===== Records provided
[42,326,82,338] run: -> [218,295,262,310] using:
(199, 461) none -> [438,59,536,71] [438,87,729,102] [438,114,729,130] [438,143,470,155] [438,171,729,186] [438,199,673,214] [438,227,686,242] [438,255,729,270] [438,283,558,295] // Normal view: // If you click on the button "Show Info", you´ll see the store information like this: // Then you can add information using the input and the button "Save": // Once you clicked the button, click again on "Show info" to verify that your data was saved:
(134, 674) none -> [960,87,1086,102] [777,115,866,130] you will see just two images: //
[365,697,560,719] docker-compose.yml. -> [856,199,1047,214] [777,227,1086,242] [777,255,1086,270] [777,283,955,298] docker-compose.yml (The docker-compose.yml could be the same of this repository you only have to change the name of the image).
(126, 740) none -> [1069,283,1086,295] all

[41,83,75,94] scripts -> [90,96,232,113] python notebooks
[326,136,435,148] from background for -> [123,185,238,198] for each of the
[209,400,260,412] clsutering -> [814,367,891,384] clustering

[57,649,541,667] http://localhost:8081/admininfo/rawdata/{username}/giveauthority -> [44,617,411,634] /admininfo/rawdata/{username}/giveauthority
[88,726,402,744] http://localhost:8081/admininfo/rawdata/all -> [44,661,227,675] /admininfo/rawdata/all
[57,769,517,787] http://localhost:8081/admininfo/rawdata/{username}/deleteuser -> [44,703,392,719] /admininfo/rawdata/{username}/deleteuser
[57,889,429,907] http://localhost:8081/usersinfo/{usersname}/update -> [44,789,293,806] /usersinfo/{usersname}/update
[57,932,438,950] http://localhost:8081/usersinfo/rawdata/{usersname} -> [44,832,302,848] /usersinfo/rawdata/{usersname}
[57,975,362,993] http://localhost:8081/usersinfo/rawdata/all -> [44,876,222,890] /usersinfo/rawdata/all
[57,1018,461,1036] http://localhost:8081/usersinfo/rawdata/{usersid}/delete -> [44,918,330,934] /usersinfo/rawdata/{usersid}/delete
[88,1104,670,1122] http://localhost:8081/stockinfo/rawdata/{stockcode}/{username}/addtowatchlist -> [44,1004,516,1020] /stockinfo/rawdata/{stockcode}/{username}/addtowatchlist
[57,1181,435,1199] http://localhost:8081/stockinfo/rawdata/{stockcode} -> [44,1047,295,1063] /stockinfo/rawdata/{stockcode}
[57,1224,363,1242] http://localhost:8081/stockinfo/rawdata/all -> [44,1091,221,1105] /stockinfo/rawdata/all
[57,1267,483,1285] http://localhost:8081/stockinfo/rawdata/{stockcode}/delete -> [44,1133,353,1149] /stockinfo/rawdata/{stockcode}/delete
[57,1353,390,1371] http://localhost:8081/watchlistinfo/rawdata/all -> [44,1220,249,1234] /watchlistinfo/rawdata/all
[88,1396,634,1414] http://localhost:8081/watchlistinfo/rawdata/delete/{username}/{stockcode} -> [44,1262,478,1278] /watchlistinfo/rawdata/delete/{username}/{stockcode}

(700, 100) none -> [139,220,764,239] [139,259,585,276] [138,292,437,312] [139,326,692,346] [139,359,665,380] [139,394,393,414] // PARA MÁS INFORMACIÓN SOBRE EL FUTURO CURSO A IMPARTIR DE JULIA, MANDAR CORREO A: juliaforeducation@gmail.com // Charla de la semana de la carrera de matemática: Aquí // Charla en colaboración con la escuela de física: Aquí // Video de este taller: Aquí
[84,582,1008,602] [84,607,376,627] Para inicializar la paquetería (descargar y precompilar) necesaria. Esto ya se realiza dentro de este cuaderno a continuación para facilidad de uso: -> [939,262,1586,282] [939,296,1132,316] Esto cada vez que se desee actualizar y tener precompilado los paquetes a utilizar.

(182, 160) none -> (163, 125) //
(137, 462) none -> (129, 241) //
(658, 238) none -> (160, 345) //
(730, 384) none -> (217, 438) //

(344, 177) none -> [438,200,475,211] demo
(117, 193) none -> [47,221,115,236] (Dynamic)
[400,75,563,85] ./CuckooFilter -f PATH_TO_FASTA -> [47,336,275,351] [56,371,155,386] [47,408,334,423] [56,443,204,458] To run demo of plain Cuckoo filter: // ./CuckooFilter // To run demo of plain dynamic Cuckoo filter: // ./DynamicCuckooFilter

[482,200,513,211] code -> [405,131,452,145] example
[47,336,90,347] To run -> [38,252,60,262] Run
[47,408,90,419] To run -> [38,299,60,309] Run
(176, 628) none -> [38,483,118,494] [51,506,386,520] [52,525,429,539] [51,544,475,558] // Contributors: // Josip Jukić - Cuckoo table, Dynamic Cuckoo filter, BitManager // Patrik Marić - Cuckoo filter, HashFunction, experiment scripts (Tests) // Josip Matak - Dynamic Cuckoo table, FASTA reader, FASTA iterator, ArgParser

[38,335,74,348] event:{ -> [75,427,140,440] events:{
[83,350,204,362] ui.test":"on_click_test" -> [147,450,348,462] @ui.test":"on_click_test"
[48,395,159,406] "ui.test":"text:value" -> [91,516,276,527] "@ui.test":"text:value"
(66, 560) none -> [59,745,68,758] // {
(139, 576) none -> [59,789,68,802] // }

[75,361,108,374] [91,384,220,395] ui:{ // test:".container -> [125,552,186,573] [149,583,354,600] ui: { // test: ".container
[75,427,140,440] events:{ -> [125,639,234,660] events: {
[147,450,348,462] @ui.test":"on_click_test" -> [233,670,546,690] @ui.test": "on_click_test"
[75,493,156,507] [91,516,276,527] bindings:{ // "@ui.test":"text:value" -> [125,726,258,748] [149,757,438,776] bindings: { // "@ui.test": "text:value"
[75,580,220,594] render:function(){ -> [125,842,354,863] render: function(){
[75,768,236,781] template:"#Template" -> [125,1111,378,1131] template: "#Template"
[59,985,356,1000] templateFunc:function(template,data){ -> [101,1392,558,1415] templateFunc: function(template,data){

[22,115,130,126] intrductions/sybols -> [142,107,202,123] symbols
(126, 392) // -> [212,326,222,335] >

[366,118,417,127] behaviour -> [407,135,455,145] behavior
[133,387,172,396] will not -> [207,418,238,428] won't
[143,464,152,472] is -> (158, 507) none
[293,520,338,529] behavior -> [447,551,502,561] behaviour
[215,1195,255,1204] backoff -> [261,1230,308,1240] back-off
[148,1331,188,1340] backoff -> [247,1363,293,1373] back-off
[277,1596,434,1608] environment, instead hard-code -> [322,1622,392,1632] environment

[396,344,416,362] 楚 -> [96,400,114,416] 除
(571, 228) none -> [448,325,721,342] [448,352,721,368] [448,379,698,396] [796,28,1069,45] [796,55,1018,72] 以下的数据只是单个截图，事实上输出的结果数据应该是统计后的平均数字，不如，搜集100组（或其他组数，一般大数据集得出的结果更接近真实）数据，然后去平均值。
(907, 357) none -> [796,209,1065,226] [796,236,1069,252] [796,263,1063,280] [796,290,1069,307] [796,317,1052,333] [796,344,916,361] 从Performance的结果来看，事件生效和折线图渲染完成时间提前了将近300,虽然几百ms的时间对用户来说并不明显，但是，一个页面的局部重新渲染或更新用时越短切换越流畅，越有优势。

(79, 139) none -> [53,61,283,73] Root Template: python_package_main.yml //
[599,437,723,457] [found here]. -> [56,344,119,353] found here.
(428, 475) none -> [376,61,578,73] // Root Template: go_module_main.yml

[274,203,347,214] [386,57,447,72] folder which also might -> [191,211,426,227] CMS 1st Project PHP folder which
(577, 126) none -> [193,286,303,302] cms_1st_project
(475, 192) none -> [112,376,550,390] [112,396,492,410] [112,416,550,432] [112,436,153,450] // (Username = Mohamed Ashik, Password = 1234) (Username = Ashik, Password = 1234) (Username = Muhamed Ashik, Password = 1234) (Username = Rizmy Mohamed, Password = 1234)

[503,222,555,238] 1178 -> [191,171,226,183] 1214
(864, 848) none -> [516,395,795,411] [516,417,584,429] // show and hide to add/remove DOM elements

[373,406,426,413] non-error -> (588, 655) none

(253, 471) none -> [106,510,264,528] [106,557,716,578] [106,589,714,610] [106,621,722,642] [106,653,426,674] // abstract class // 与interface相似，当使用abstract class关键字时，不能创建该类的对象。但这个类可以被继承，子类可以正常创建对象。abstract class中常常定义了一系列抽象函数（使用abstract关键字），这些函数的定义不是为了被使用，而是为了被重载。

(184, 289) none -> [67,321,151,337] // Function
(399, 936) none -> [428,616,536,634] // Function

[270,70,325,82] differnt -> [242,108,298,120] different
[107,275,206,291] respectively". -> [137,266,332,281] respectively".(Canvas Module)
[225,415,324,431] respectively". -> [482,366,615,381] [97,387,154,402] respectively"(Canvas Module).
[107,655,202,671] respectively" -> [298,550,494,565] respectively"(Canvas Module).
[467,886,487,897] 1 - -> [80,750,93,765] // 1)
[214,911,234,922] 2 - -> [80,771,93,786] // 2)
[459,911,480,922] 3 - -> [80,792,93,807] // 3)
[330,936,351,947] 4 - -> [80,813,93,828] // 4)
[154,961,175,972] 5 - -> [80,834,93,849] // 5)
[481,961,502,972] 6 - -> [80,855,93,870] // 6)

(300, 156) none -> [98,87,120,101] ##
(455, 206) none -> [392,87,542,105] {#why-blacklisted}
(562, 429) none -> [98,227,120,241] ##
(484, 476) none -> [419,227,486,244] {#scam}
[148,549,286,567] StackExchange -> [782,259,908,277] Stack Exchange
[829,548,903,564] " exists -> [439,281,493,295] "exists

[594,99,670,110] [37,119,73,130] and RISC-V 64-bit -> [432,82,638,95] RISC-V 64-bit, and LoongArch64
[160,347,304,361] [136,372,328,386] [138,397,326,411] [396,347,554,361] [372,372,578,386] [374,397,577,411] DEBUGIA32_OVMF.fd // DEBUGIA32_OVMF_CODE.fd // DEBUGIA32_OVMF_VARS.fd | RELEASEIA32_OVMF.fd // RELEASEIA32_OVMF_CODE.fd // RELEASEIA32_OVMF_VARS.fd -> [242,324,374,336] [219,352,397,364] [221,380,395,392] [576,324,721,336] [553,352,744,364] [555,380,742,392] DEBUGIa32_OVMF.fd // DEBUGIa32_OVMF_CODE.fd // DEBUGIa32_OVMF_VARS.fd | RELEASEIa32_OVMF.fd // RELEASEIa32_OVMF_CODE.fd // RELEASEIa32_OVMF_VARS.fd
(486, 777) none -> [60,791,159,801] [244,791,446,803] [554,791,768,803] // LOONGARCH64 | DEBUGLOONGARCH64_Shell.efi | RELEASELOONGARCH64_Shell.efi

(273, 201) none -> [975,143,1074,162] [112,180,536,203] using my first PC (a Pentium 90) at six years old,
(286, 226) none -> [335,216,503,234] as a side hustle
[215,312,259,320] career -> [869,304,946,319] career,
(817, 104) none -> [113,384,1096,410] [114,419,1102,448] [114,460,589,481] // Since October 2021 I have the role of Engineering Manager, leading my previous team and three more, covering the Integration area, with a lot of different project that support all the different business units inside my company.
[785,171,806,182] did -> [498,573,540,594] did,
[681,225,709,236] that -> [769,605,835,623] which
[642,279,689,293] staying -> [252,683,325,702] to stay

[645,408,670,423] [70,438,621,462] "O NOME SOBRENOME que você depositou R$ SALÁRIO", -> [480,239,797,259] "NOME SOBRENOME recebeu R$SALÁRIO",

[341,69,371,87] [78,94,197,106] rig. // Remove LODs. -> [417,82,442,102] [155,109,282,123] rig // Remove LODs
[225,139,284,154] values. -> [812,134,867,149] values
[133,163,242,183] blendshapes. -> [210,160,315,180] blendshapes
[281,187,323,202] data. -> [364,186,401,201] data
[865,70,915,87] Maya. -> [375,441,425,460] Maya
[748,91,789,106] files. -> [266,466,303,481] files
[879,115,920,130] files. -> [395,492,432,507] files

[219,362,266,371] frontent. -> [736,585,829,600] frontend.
==========
§ Exercise
Give back every line from the beginning of the records through the line holding "(126, 740) none -> [1069,283,1086,295] all", exactly as it reads, and leave out the rest.

§ Finished task
[42,326,82,338] run: -> [218,295,262,310] using:
(199, 461) none -> [438,59,536,71] [438,87,729,102] [438,114,729,130] [438,143,470,155] [438,171,729,186] [438,199,673,214] [438,227,686,242] [438,255,729,270] [438,283,558,295] // Normal view: // If you click on the button "Show Info", you´ll see the store information like this: // Then you can add information using the input and the button "Save": // Once you clicked the button, click again on "Show info" to verify that your data was saved:
(134, 674) none -> [960,87,1086,102] [777,115,866,130] you will see just two images: //
[365,697,560,719] docker-compose.yml. -> [856,199,1047,214] [777,227,1086,242] [777,255,1086,270] [777,283,955,298] docker-compose.yml (The docker-compose.yml could be the same of this repository you only have to change the name of the image).
(126, 740) none -> [1069,283,1086,295] all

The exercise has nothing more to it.